Advanced technologies are also making it faster, easier, and more affordable to study genes. Scientists have found many different genes and groups of genes that appear to increase risk or provide protection from various mental disorders. Other genes may change the way a person responds to a certain medication. This information may someday make it possible to predict who will develop a mental disorder and to tailor the treatment for a person's specific conditions.

Such brain research help increase the understanding of how the brain grows and works and the effects of genes and environment on mental health. This knowledge is allowing scientists to make important discoveries that could change the way we think about and treat mental illnesses.

The National Institute of Mental Health supports many studies on mental health and the brain. You can read about some of these studies online at www.nimh.nih.gov.

Glossary

action potential—Transmission of signal from the cell body to the synaptic terminal at the end of the cell's axon. When the action potential reaches the end of the axon the neuron releases chemical (neurotransmitters) or electrical signals.

amygdala—The brain's "fear hub," which helps activate the fight-or-flight response and is also involved in emotions and memory.

anterior cingulate cortex—Is involved in attention, emotional responses, and many other functions.

axon—The long, fiber-like part of a neuron by which the cell sends information to receiving neurons.

cell body—Contains the nucleus and cytoplasm of a cell.

cell membrane—The boundary separating the inside contents of a cell from its surrounding environment.

cytoplasm—The substance filling a cell, containing all the chemicals and parts needed for the cell to work properly.

dendrite—The point of contact for receiving impulses on a neuron, branching off from the cell body.

dopamine—A neurotransmitter mainly involved in controlling movement, managing the release of various hormones, and aiding the flow of information to the front of the brain.

DNA—The "recipe of life," containing inherited genetic information that helps to define physical and some behavioral traits.

epigenetics—The study of how environmental factors like diet, stress and post-natal care can change gene expression (when genes turn on or off)-without altering DNA sequence.

gene—A segment of DNA that codes to make proteins and other important body chemicals.

glutamate—The most common neurotransmitter in a person's body, which increases neuronal activity, is involved in early brain development, and may also assist in learning and memory.

hippocampus—A portion of the brain involved in creating and filing new memories.

hypothalmic-pituitary-adrenal (HPA) axis—A brain-body circuit which plays a critical role in the body's response to stress.

impulse—An electrical communication signal sent between neurons by which neurons communicate with each other.

magnetic resonance imaging (MRI)mdash;An imaging technique that uses magnetic fields to take pictures of the brain's structure.

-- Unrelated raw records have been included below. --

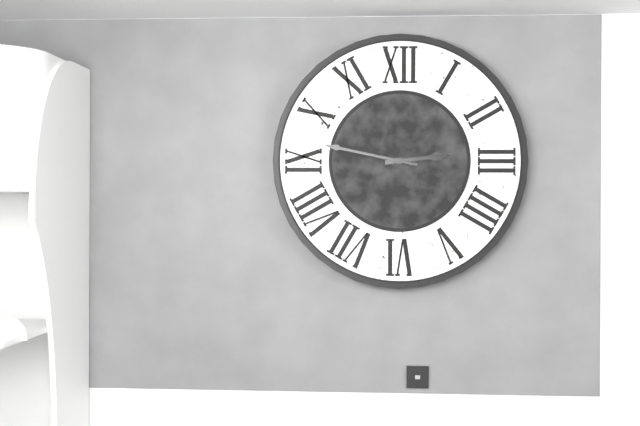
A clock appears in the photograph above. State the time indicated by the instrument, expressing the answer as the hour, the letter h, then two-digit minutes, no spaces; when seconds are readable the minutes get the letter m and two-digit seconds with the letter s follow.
2h47
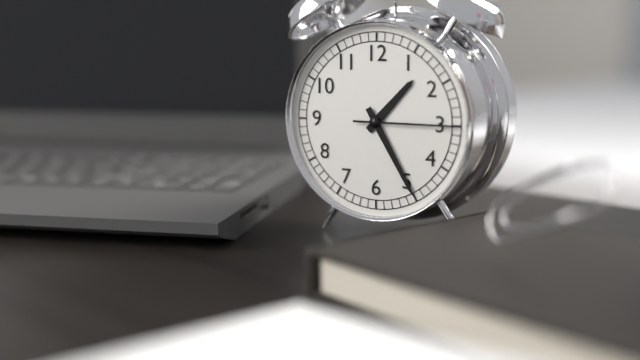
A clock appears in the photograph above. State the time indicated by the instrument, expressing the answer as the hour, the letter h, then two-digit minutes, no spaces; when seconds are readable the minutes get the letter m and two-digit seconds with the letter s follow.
1h25m15s
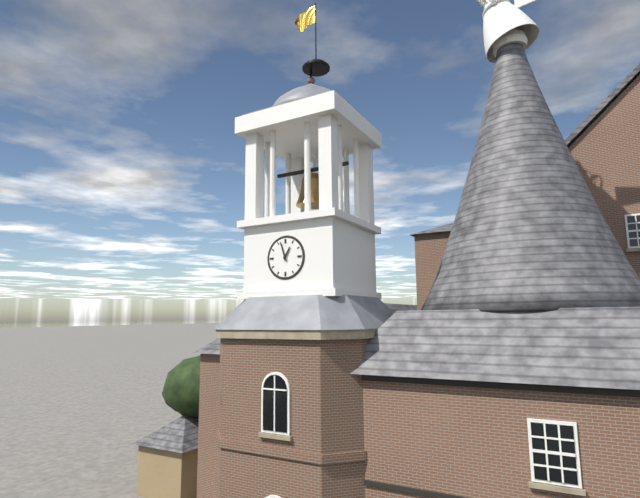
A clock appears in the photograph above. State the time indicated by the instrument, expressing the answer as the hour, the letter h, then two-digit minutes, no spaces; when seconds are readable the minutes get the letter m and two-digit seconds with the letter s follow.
12h57
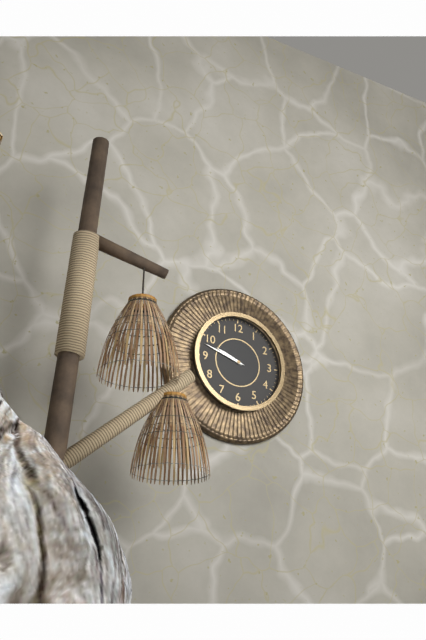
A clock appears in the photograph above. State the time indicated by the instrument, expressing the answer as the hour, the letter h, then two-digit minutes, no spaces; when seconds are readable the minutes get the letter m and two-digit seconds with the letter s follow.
9h48
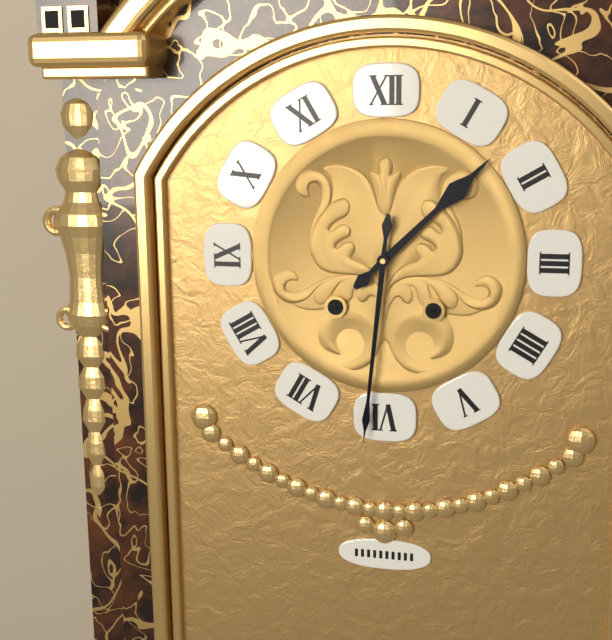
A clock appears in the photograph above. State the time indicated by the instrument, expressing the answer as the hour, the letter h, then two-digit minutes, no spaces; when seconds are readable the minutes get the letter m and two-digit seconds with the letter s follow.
1h31
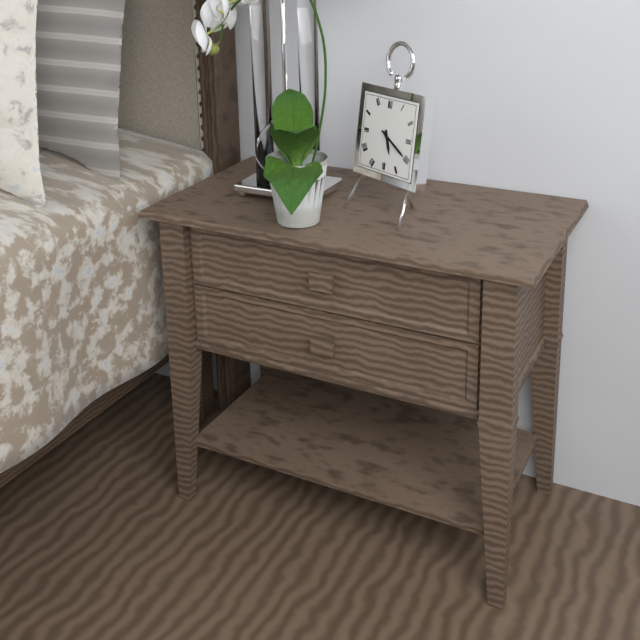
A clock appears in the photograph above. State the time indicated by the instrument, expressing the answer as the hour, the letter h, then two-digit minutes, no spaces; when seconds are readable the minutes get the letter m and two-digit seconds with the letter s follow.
5h20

mutation—A change in the code for a gene, which may be harmless or even helpful, but sometimes give rise to disabilities or diseases.

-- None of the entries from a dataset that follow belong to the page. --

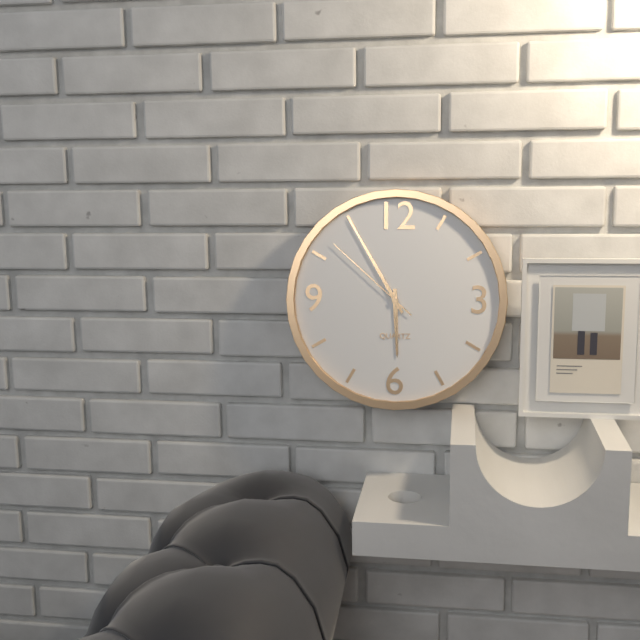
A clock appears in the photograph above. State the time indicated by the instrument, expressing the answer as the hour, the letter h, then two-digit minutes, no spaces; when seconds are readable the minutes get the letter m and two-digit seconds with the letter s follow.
5h55m52s
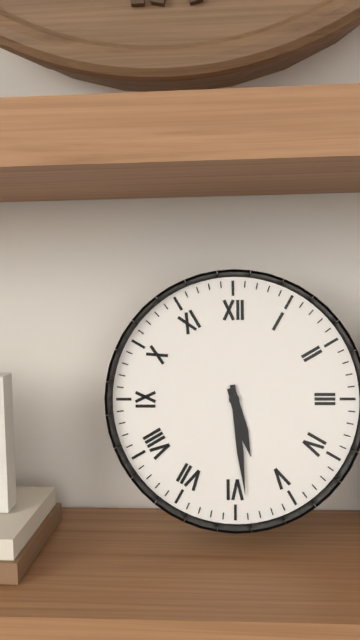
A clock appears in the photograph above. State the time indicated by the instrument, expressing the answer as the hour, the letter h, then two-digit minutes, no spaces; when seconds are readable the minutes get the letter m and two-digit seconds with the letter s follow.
5h29
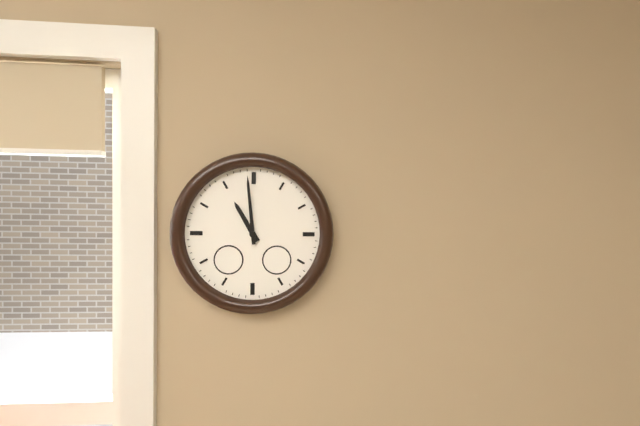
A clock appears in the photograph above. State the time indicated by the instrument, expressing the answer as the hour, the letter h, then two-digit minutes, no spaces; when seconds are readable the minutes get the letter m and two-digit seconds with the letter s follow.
10h59
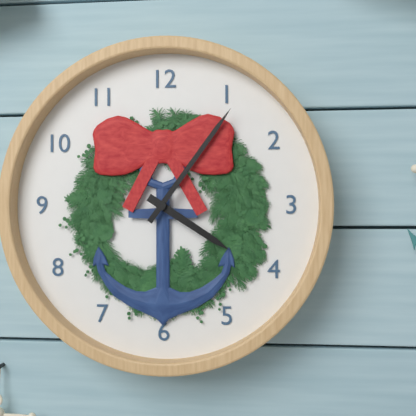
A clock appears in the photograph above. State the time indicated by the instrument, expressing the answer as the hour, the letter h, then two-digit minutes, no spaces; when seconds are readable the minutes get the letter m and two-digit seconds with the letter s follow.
4h06
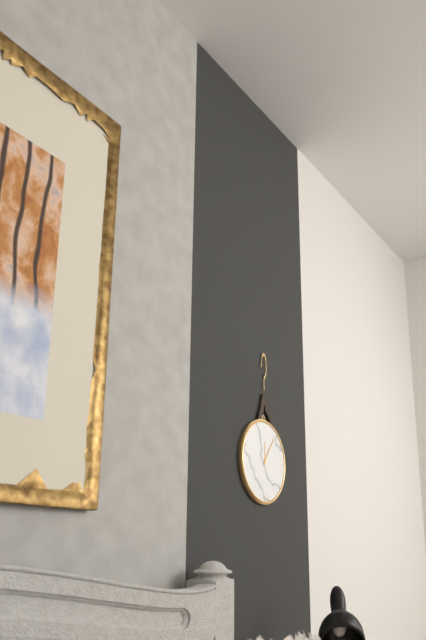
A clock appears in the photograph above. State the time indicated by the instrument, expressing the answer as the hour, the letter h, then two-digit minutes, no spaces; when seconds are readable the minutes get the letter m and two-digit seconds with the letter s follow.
12h06
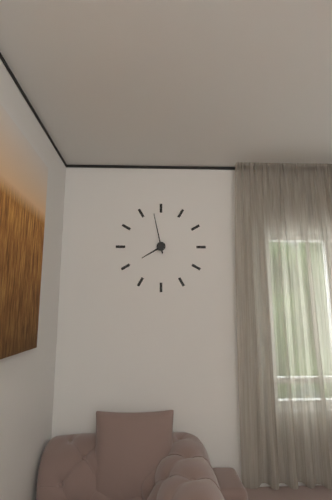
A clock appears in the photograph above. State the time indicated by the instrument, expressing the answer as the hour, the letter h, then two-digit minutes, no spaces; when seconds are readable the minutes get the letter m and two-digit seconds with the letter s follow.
7h58
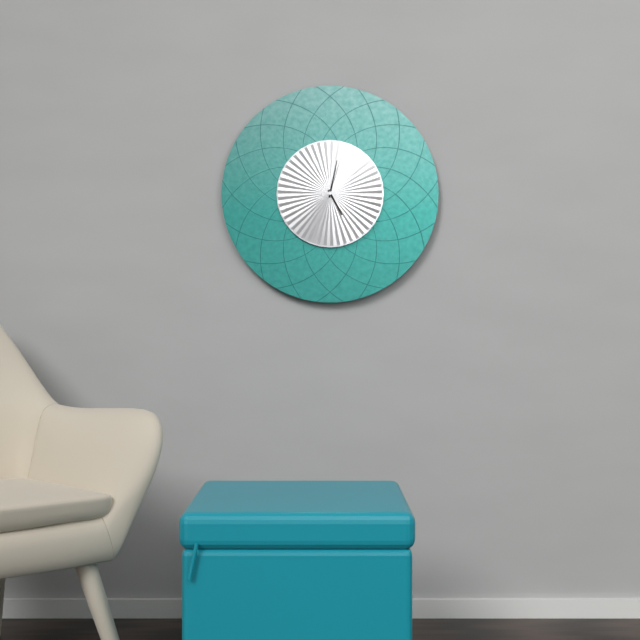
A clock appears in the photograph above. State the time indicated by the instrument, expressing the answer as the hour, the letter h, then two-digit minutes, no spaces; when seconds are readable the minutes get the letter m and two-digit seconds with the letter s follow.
5h02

neural circuit—A network of neurons and their interconnections.

neuron—A nerve cell that is the basic, working unit of the brain and nervous system, which processes and transmits information.

neurotransmitter—A chemical produced by neurons that carries messages to other neurons.

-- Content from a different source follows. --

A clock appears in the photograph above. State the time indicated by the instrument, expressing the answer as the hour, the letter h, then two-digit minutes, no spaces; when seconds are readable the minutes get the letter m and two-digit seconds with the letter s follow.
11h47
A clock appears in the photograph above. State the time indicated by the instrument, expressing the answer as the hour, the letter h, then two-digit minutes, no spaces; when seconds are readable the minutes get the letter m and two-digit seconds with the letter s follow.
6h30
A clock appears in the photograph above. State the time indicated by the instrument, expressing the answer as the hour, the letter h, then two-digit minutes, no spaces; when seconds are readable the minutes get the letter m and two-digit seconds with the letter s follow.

nucleus—A structure within a cell that contains DNA and information the cell needs for growing, staying alive, and making new neurons.

prefrontal cortex—A highly developed area at the front of the brain that, in humans, plays a role in executive functions such as judgment, decision making and problem solving, as well as emotional control and memory.

serotonin—A neurotransmitter that regulates many functions, including mood, appetite, and sleep.

synapse—The tiny gap between neurons, where nerve impulses are sent from one neuron to another.